AI is ushering in a new generation of creators that publishing should embrace.
I have no doubt that inside every human being on earth dwells something "creative". Do you?
The thing is, and it’s been pretty unfair, for millennia, expressing creativity meant mastering craft.
If you had an urge to make musical noises, you fashioned or played an instrument, or sang melodically or harmonically. If you looked at a bird in a tree, or fruit on a table, you picked up a piece of charcoal, or a paint brush, and captured the image and the feelings they inspired. When you had thoughts about adolescent love, or death, or clouds, you strung words together in a coherent and beguiling a "piece" of writing.
We have, forever, conflated creativity with craft.
Not only have we historically needed to identify within ourselves something "other than the normal", we’ve had to take that creative impulse, insight or notion, and express it in a way others can grasp.
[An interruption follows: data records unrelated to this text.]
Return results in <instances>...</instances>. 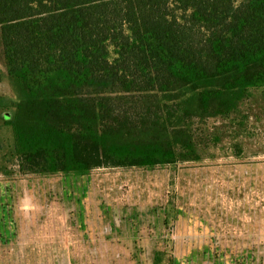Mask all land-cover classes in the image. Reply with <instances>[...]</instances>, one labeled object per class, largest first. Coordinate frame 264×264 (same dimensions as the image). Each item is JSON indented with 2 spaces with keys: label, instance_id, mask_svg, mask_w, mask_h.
<instances>
[{
  "label": "trees",
  "instance_id": "trees-1",
  "mask_svg": "<svg viewBox=\"0 0 264 264\" xmlns=\"http://www.w3.org/2000/svg\"><path fill=\"white\" fill-rule=\"evenodd\" d=\"M5 76L0 174L196 161L264 93V0H0Z\"/></svg>",
  "mask_w": 264,
  "mask_h": 264
},
{
  "label": "rangeland",
  "instance_id": "rangeland-1",
  "mask_svg": "<svg viewBox=\"0 0 264 264\" xmlns=\"http://www.w3.org/2000/svg\"><path fill=\"white\" fill-rule=\"evenodd\" d=\"M0 96L11 107L18 98L6 76ZM13 110L0 106V140L11 138V129L2 124L4 114ZM198 138L201 158L196 161L106 166L75 174H0V192H107L114 205L96 212L114 218V226H108L114 243L108 238V244L82 246L97 250L94 264H157L158 251L164 252L161 264H264V93L258 91L243 105L235 123L209 120ZM11 199L0 197L1 216L12 211ZM75 208L80 224L86 225L89 211L77 201ZM1 237L10 241L0 232ZM10 248L0 244V259Z\"/></svg>",
  "mask_w": 264,
  "mask_h": 264
},
{
  "label": "crops",
  "instance_id": "crops-1",
  "mask_svg": "<svg viewBox=\"0 0 264 264\" xmlns=\"http://www.w3.org/2000/svg\"><path fill=\"white\" fill-rule=\"evenodd\" d=\"M1 193L0 197L12 198V211L0 215V232L10 237V241L1 237L0 244L11 247L0 264H94L92 256L97 250H83L82 246L108 244V238L114 243L113 233L108 232V226H114L110 223L114 218L108 220L96 212L100 206L115 203L107 199L109 194L105 191L32 189ZM76 201L90 213L86 225L76 217ZM106 258L111 260L112 254Z\"/></svg>",
  "mask_w": 264,
  "mask_h": 264
}]
</instances>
We have galleries full of paintings, concerts full of musicians, books, books, books and more books everywhere, read with zest and wonder! We like artefacts. A "thing" has been created. It has a presence, inspectable, digestible. Criticism, review and acclaim surround (if we’re lucky) each new piece of creativity we produce. Through the craft, we perceive the creativity.
There are less perceivably creative people in our world. The architects who design perfect arches. Whoever invented the wheel. The master-distiller, blending liquids in casks of sherry and port to make that perfect single-malt. Or a nurse who finds a way to make an old woman comfortable by playing her songs from her childhood. These days, also the TikToker who produces a new meme, combining a societal insight with a memorable tune and perhaps a signature dance.
Each human is creative. But not each human can craft, whether it’s with paintbrushes, words or filters on a social-media site.
AI solves this. It’s not a Stradivarius. It’s not a Porsche. It’s not squirrel-hair brush. But it is a new expresser, a means of fashioning an artefact from a creative impulse without having to master the craft of expression.
So long as you can articulate your notion, AI can make a decent stab at producing an artefact to represent your creativity. It’ll make music to your command. Write words. Produce an image. Whatever you’re trying to conceive and give birth to, AI disintermediates the historic imperative of "crafting". It takes your ideas and makes them evident. Others can see what you intend. People can relate to what you wish to convey.
Unheard voices will give further life to the industry, and all the new conceiving, thinking and expressing will attract new readers and build new genres
The liberation of global creativity excites me. Giving voice to the voiceless is exciting. Thinking about all the ideas we might be about to meet, previously unexpressed, is a pulse-racer.
If you’re reading this, you’re likely either a crafter, or someone involved in the craft-trade, including book publishing. AI is challenging the status quo. And it’s a positive thing. Though the task of managing the already tidal way of new "content" only becomes more onerous, there will be new variety, the input from previously unheard voices will give further life to the industry, and all the new conceiving, thinking and expressing will attract new readers and build new genres. This will all flow from new authors embracing "Crafter AI" and also from existing authors who will find they can research faster and deeper into their subjects, as well as embracing the previously daunting task of combining disparate concepts, which historically defied their understanding, into new streams of creative output.
A subject for another day, but one I have no doubt will increasingly become centre-stage: should publishers offer authors specialised AI models that facilitate them? I have no doubt authors are using AI, in a host of fashions – from the relatively mundane tasks of copy-editing to the more vivifying joys of conceiving new collisions of ideas and articulations of plots. I do doubt they’re getting AI to write very much for them – that is always going to be a distracting cul-de-sac of dull and characterless expression. Might it be that, soon enough, authors will look to publishers to measure the publisher-author value equation, not just through the intellectual collaboration, human co-iteration, support, encouragement, advice and navigation that publishers so uniquely provide today, but also by the quality of technology provided to them in their deals? Might one publisher’s clearly superior iteration of "AI for Authors" swing the deal in a competitive bidding situation? This, I believe, is more likely to be a non-fiction than a fiction.
If AI, used responsibly of course, liberates a fraction more creativity in life, shouldn’t we embrace it? The ability of so many in the world, previously muted, to be creatively enabled by AI, is surely something to celebrate. Let’s be humble enough to allow new AI-enabled creators into our midst. They might just bring us extraordinary new takes on life. After all, one of the things I love most about AI is its power to enable humans to be more human, not less.